Hi these are my abs. I like abs. First, I work security, which is my occupation, but that’s like a side job – you know what I mean? My real job – which is most important more than anything – is getting ready for the summer.

His real job isn’t the one that pays his bills! That would be silly. It’s the all the tanning and working out he does in preparation for summer on the Jersey Shore. Duh!

I shave my chest and abs at least twice a week.

I don’t think anyone really needs that information.

It’s about getting the most bitches. Looking the best. Having the best abs.

Abs and bitches. That’s what it’s about.

Girls love me. I love bitches. Fuck – I said “bitches.” Alright, I had to stop the tape because I said, “bitches.” (Insert indecipherable explanation about why he likes saying “bitches” here).

If a raise a child that refers to girls as “bitches,” I will be supremely upset. If I raise a child who not only calls girls “bitches,” but is too stupid to know he shouldn’t on camera – I will be devastated.

My whole life revolves around going out and getting a girl. That’s all I care about. Fuck everything else, life is not important unless you’re getting pussy.

Welp, everyone needs goals.

I don’t come off cocky when I talk to girls. I come off goofy and funny… I get girls here at least three times a week. I get mad fuckin’ pussy.

Translation: I have no idea who the real me is, I just know that it’s definitely not what I portray to the bitches I’m trying to get into my bed.  Also, “pussy” is the only word that rivals “bitches” as a favorite.

It’s not about going to college, it’s not about making something of yourself, it’s about living your life… the only thing I pursue is females.

This just makes me sad. His basement bedroom that’s clearly in his parents’ house with the fuzzy leopard bedspread and the posters on the wall – oh, the humanity.

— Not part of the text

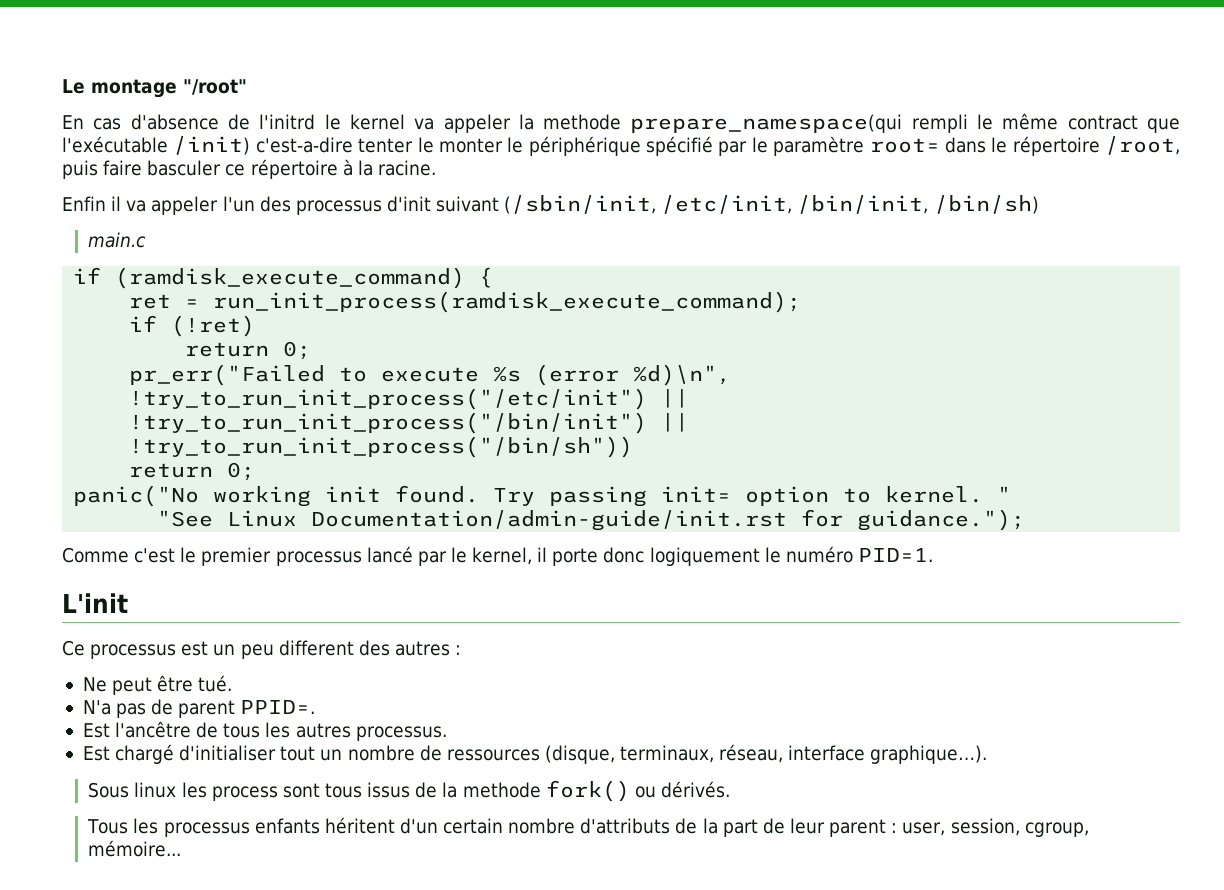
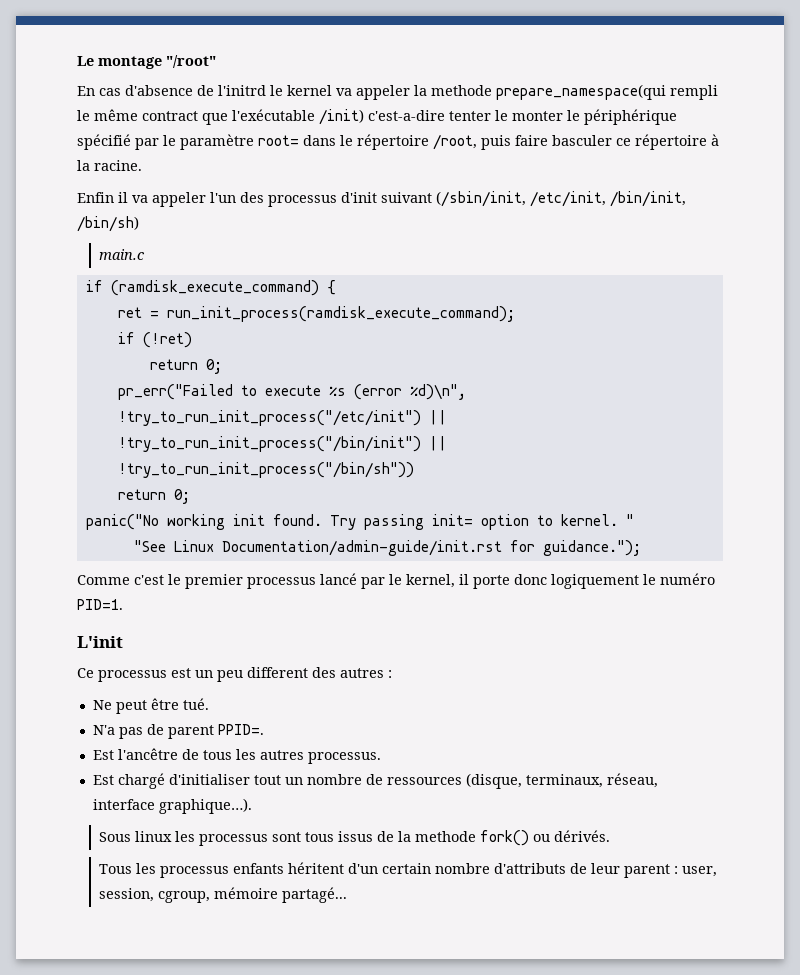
[211,786,278,801] process -> [198,834,268,846] processus
[702,818,785,837] la part de -> (587, 868) none
[88,840,182,857] mémoire... -> [213,887,347,903] mémoire partagé...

I was in the Air Force. I am an Air Force vet. I’m done with that. Now I’m an active fucking booty call.

Your country is proud of you.

I’m not going to fuck one girl all summer. I’m going to fuck a girl every week.

So, your life revolves around shaving and tanning your perfectly-toned abs so you can lie to women enough to hopefully trick them into coming back to your parents’ house? Thanks. I’m bookmarking this and using it as a teachable moment for my future teenagers; son – don’t be this. Daughter – avoid this type of person at all costs.